To see how this policy fits into the overall order of policy enforcement, see Understanding Policy Enforcement. To learn more about Endpoint DLP, see About Endpoint Data Loss Prevention (DLP).
About the Data Loss Prevention Page
The appearance of the Data Loss Prevention page varies slightly, depending on whether Evaluate All Rules mode is enabled in your organization. To learn more, see Configuring DLP Policy Rules with Evaluate All Rules Mode Enabled.
On the Data Loss Prevention page (Policies > Data Protection > Policy > Inline Controls > Data Loss Prevention), you can do the following:
- Add and configure a DLP policy rule.
- Select one of the following View by options to see the DLP policy rules accordingly:
Rule Order: Displays the rules based on the rule order. By default, the rules are listed in the ascending rule order.
Rule Label: Displays the rules based on the rule labels. The rules are grouped under the associated rule labels.
You can expand or collapse all the rule labels using the Expand All or Collapse All buttons.
- Search for a DLP policy rule.
- View a list of all configured DLP policy rules and exception rules that were configured for your organization. Exception rules are child rules that allow you to exclude specific users or groups in your organization that need to perform tasks as part of a necessary workflow that might otherwise violate inline DLP policy. For policy rules and exception rules, you can see:
Rule Order: The policy rule's order number.

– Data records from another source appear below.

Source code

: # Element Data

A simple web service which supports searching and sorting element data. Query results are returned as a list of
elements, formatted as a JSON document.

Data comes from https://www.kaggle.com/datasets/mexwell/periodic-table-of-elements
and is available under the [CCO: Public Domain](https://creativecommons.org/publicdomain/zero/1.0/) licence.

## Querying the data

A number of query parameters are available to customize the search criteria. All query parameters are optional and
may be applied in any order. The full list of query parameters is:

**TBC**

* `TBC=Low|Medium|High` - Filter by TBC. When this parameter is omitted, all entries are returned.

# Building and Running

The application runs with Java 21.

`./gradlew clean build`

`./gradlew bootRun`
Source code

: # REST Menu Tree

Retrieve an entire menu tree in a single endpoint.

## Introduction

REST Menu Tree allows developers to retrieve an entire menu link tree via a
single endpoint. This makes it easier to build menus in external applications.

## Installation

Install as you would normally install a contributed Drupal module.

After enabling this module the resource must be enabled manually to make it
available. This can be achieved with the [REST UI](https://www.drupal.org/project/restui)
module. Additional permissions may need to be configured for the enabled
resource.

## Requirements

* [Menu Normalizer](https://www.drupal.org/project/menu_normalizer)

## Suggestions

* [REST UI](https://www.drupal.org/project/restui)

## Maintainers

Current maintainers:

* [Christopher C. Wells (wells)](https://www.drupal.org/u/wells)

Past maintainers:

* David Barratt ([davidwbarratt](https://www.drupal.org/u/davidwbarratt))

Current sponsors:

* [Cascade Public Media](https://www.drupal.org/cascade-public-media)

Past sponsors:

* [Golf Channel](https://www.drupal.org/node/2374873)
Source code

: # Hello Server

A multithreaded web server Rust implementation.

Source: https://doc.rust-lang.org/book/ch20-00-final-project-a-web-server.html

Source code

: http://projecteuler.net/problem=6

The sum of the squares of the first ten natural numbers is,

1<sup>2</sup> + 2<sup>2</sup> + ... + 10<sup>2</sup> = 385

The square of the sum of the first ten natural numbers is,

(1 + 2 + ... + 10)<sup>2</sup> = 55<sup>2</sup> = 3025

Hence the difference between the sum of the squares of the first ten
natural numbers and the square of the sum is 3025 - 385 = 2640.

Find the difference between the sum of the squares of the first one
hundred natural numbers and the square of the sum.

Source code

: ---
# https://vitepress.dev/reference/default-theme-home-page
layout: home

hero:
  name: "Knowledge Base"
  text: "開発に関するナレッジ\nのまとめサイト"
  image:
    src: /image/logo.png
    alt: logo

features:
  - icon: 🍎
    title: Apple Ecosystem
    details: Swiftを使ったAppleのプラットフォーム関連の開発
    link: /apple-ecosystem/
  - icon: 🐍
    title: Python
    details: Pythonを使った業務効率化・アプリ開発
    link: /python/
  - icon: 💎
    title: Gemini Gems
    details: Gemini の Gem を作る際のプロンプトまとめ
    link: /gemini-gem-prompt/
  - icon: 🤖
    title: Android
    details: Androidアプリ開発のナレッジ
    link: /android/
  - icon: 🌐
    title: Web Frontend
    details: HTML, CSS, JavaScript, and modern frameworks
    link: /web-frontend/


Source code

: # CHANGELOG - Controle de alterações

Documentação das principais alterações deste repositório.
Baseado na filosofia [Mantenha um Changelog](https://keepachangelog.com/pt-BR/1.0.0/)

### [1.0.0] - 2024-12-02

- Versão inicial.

Rule order is not enforced for parent rules when the Zscaler service is configured to evaluate all rules. Exception rule evaluation stops at the first match, and an exception replaces a parent rule upon match. To learn more, see Configuring DLP Policy Rules with Evaluate All Rules Mode Enabled.
- Rule Name: The name of the rule. You can sort this column.
- Criteria: The rule's criteria (i.e., DLP Engines, URL Categories, Protocols, etc.)
- Action: Displays whether the rule is enabled or disabled.
- Label and Description: The label and description of the rule, if available.
Expand to show the list of exception rules associated with a parent rule.
Parent rules and exception rules apply only when Evaluate All Rules mode is enabled. To learn more, see Configuring DLP Policy Rules with Evaluate All Rules Mode Enabled.
- Modify the table and its columns.
- Add an exception rule to a parent rule (Evaluate All Rules Mode only).
- Edit, duplicate, or delete a rule.